We tend to think doctors and surgeons don’t need coaching because they’ve already acquired all the knowledge and mastered all the techniques that are necessary to do their job. Very often, wrapped up in our whole notion of professionalism is the idea that a professional is someone who is done with education, someone who does not need to be taught anything further. But in certain fields, the most elite practitioners continue to receiving coaching and tutelage.

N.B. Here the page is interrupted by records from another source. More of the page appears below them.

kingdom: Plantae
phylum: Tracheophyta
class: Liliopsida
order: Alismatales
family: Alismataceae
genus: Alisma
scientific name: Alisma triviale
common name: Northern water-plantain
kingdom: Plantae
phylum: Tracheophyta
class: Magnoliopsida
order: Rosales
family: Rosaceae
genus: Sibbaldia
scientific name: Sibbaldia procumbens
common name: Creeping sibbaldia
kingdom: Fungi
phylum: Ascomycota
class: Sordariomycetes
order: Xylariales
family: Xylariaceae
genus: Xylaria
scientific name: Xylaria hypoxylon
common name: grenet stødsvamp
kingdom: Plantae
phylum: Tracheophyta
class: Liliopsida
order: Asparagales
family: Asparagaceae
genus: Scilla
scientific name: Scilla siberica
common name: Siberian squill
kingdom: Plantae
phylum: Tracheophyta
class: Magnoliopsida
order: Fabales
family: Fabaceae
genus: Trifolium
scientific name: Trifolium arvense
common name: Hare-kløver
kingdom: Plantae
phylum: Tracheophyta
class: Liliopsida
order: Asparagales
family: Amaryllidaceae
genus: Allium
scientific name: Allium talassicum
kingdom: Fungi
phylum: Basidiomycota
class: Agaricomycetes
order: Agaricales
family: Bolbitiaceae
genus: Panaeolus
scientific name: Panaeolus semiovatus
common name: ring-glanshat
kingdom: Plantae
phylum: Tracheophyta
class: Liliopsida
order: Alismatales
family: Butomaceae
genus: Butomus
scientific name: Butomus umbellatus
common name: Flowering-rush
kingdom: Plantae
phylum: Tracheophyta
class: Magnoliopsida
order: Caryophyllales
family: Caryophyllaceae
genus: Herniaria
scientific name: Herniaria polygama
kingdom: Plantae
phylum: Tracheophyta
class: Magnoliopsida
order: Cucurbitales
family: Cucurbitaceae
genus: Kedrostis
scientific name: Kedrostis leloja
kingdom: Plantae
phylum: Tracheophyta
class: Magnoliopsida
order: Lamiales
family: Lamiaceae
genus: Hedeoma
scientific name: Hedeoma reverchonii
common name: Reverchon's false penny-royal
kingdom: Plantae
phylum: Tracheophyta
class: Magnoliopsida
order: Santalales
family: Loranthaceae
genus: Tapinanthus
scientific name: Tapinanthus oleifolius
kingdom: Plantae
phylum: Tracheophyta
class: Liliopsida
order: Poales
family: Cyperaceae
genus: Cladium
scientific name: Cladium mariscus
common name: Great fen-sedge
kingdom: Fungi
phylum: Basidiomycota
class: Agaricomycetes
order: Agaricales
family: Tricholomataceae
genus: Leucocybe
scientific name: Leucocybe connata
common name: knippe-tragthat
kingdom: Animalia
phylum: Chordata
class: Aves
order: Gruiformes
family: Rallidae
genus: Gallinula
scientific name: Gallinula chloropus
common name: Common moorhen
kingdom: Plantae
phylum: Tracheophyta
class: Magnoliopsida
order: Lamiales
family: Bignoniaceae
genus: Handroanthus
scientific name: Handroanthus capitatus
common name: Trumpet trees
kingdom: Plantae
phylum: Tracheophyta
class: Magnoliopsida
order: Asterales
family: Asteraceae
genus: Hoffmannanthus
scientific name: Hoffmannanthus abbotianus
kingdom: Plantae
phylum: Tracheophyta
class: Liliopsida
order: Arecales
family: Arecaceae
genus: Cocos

The dichotomy exists in music. Most instrumentalists don’t have coaches; they graduate from music school and are thought to have received all the coaching that they need. (Yitzhak Perlman is a rare and notable exception; he attributes much of his success to the coaching of his wife, a concert-level violinist herself). But vocalists differ: all of the world’s best vocalists have voice coaches. Rather than reflecting some underlying difference in the complexity of playing an instrument and singing, the differing attitudes toward coaching appears to be a historical contingency, a quirk.
Gawande convinced one of his former professors, Dr. Robert Osteen, to come out of retirement and coach him in the operating room. The first operation that Dr. Osteen coached – a thyroidectomy – was not one that Osteen had performed a lot in his career. But after the operation was over, Dr. Osteen had some great coaching tips for Dr. Gawande. Dr. Osteen noticed that the way Dr. Gawande had draped the patient, while perfect from the standpoint of maintaining a sterile environment, interfered with the movement of the surgical assistant and the resident. Dr. Osteen gave Gawande a list of other equally astute coaching tips.
Since taking on a coach, Dr. Gawande’s complication rate has gone down. The sample size is, at present, too small to declare the coaching to have been a statistically significant contributor to the decreased rate of complications, but Dr. Gawande believes that the coaching will prove to be important.
Dr. Gawande closes the article with an anecdote of one patient in the operating room who, prior to being put under anesthesia, asks who Dr. Osteen is. When Dr. Gawande explains to the patient that Osteen is in effect a coach, the patient gives him an uneasy look.
If your doctor ever tells you that she has a coach, perhaps you should count yourself lucky instead of sharing that patient’s unease.